[Stored records]

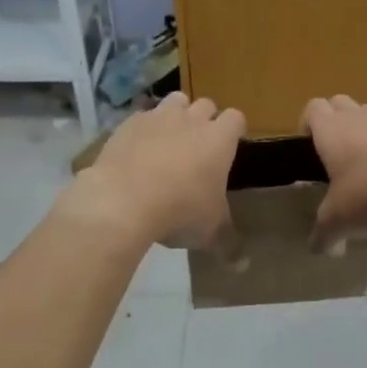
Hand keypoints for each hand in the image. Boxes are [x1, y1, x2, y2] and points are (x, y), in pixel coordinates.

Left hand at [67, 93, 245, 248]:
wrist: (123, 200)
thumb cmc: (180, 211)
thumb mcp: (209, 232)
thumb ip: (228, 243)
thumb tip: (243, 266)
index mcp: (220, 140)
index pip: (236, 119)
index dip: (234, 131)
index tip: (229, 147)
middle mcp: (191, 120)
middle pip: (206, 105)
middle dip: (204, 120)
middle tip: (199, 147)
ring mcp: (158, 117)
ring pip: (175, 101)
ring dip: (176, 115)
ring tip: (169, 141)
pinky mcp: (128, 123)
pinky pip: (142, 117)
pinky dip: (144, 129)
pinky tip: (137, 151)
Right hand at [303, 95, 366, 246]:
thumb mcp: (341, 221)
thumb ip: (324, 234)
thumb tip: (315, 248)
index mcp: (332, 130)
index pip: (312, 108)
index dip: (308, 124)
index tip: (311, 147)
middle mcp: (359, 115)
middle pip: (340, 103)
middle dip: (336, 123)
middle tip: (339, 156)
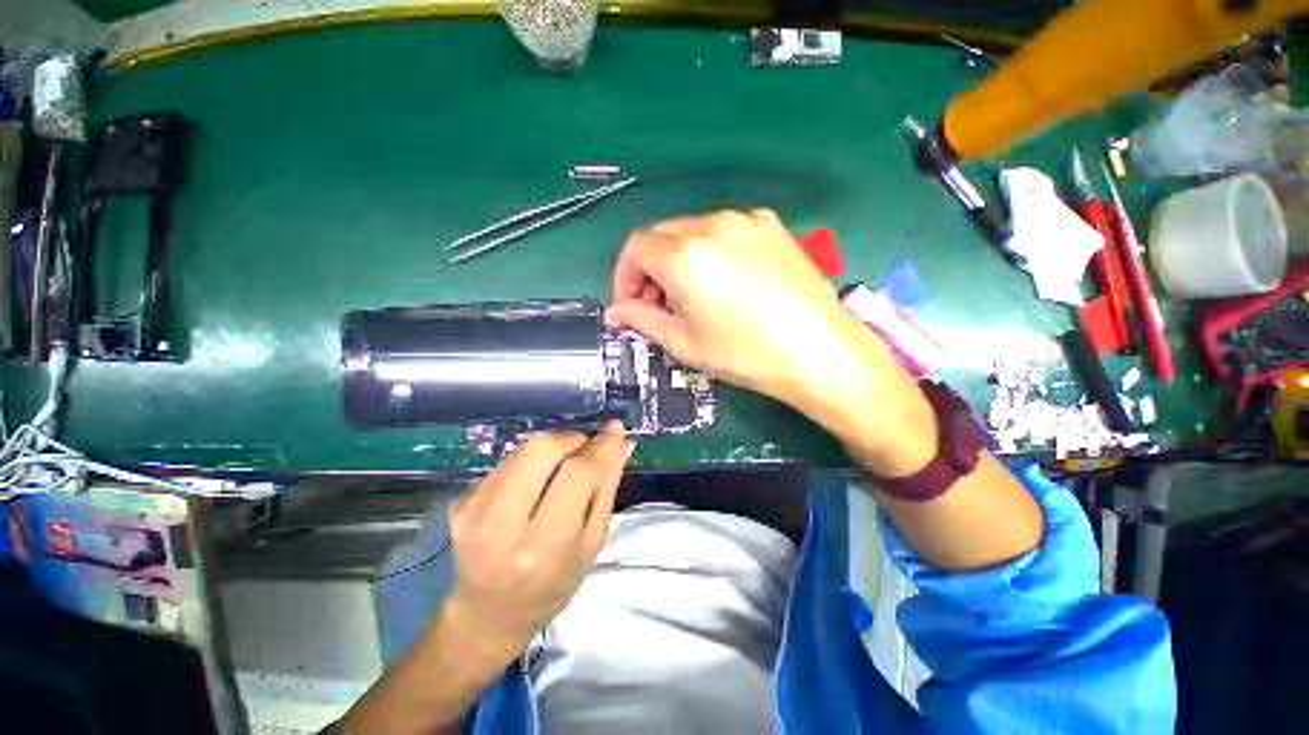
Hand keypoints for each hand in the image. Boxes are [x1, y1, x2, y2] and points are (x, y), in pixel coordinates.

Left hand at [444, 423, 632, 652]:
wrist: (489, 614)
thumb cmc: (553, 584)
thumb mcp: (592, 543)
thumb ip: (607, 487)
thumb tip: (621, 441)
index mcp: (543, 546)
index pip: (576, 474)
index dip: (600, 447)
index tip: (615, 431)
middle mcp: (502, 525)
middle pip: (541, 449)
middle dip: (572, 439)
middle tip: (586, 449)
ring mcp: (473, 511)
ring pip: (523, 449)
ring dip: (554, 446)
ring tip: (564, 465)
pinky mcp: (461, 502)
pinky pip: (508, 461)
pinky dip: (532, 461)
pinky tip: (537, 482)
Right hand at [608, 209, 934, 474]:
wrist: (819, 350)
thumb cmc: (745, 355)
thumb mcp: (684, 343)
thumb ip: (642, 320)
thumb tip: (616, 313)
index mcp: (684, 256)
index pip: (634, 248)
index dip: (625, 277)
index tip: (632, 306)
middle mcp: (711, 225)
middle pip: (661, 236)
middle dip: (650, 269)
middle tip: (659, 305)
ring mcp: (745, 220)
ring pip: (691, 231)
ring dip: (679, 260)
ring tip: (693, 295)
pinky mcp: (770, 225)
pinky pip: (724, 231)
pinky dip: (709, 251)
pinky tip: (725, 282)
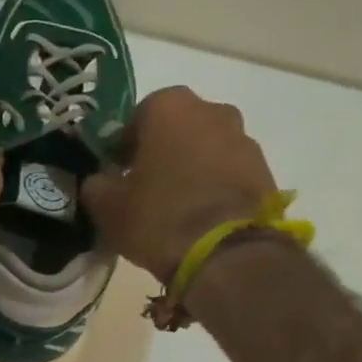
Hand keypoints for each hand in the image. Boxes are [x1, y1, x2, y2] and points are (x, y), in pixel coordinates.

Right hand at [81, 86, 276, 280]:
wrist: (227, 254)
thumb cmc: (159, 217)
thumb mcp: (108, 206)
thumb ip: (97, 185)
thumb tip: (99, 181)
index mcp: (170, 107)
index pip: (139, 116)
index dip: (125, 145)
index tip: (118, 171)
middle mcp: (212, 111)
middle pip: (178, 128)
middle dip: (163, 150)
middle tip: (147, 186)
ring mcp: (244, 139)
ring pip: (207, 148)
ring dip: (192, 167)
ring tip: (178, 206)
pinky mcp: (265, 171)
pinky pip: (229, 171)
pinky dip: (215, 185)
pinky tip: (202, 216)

Requirement:
Word for word, restate the lines from the line containing "thumb ip: (642, 320)" through the end of the data, including the first and last of them. Pictures stay out.

Result below:
thumb ip: (642, 320)
thumb tip: (616, 313)
index mcp: (684, 256)
index pip: (634, 248)
index dip: (625, 277)
index tip: (632, 306)
middle mcp: (711, 225)
middle pip: (661, 236)
middle dip: (650, 269)
middle tip: (659, 305)
ring mcp: (745, 220)
ring pip: (691, 231)
ring dip: (679, 260)
ring tip: (693, 295)
pinky mcp: (770, 225)
pinky pip: (724, 231)
pinky dip: (709, 251)
pinky tip: (725, 282)
Hand keypoints for each hand in the image. Boxes are [x1, y1, x2, y2] and points are (x, y), in pixel coordinates.

Right hand at [81, 86, 276, 280]:
wrist: (227, 254)
thumb cmc: (159, 217)
thumb mcp: (108, 206)
thumb ip: (97, 185)
thumb tip: (99, 181)
index mcp: (170, 107)
index pip: (139, 116)
index dip: (125, 145)
index tip: (118, 171)
middle mcp: (212, 111)
middle pip: (178, 128)
middle dip: (163, 150)
middle tip: (147, 186)
ring mcp: (244, 139)
ring pip: (207, 148)
ring dip: (192, 167)
ring tip: (178, 206)
pinky mcp: (265, 171)
pinky pip: (229, 171)
pinky dip: (215, 185)
pinky tip: (202, 216)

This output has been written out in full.